Collaboration ne veut pas dire alignement, et Ayerdhal et Dunyach me plaisent plus en polyphonie qu'à l'unisson. Leur livre en commun puise à de nombreuses sources, regorge d'éléments intéressants, mais son intérêt faiblit dans l'emballement de la dernière ligne droite.

Le Dixième Cercle

Paris, 2099. Macrosoft et Virtual, deux sociétés d'informatique, se livrent une course effrénée pour la mise au point du procédé Cogito, une méthode d'immersion dans le virtuel qui permette au cybernaute d'oublier non seulement la réalité extérieure, mais encore sa propre personnalité, comme s'il vivait un rêve où son rôle investisse son moi intérieur.

Malheureusement pour eux, les tests achoppent toujours au même point, avec une perte de contrôle de l'univers du rêveur pour en arriver à un cadre cauchemardesque qui est le même pour tout le monde.

Arthur Taillandier travaille pour Virtual, mais ses préoccupations sont bien loin de refléter une parfaite loyauté d'entreprise. Essayer (sans le moindre succès) de sortir avec sa collègue Marie, fumer joint sur joint, et s'enfoncer dans des univers virtuels de plus en plus pervers, voici la trame de son quotidien. Et qu'importent les bruits de révolution qui grondent dans les cités périphériques, ou les élections à venir qui promettent l'arrivée au pouvoir d'un candidat fasciste. Le plus ennuyeux pour Arthur, ce seraient plutôt ces attentats commis dans le cyberspace par le mystérieux groupe RV. Et l'effilochage de la trame de son quotidien qui se manifeste d'abord par des phénomènes inexpliqués dans son appartement, dont la maladie mentale pourrait rendre compte ; puis par l'accès inopiné à un dixième cercle du cyber-espace, dont les activités économiques ou culturelles sont organisées en neuf cercles, les deux derniers étant voués respectivement à la pornographie et à la violence avec douleur réellement ressentie. Ce dixième cercle est lui un univers unique et de taille inédite dans l'espace et dans le temps, qui retrace les conquêtes d'une religion nouvelle, suivant un schéma emprunté à l'histoire de l'islam.

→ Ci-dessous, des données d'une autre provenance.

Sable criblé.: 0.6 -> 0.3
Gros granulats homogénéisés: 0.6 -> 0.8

On s'en doute, la majeure partie du récit se déroule dans des univers virtuels. Et ce jeu du virtuel, ou de l'hallucinatoire, ne se joue à son niveau d'intérêt maximal que si personnages et lecteurs peuvent se méprendre sur le niveau de réalité auxquels ils se trouvent — depuis Simulacron 3, depuis Philip K. Dick cité en exergue de ce roman, l'amateur de SF a dû apprendre la leçon. Le Dixième Cercle ne déroge pas à cette règle, même s'il ne compte qu'un vrai retournement ; moins extraordinaire, mais plus solidement étayé que celui qui était au cœur des Paradis Piégés de Richard Canal.

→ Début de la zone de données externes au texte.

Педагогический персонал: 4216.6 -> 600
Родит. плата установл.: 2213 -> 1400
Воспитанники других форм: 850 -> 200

On ne peut guère pousser plus loin la comparaison ; là où Canal est poétique dans les images comme dans le langage (jusqu'à l'excès, s'il le faut), Thuillier est direct dans son style, et la société future qu'il postule relève d'une extrapolation linéaire. Arthur Taillandier, comme il est d'emblée confessé, est certes un anti-héros, et porte sans cesse sa balourdise et l'ordinaire de ses goûts. Et la lutte pour le pouvoir dans la société européenne, jusqu'à ses coulisses, est réduite à une caricature. Si l'on peut trouver des justifications logiques au grain plutôt grossier de l'image ici développée, ces défauts de finesse n'en rendent pas moins la lecture moins excitante à l'échelle d'un roman. Toutefois celui-ci ne manque pas d'énergie, et devrait plaire beaucoup. Il a le mérite d'être l'œuvre d'un auteur nouveau, qui pourrait trouver un public nouveau, pas encore blasé de la thématique des univers artificiels emboîtés.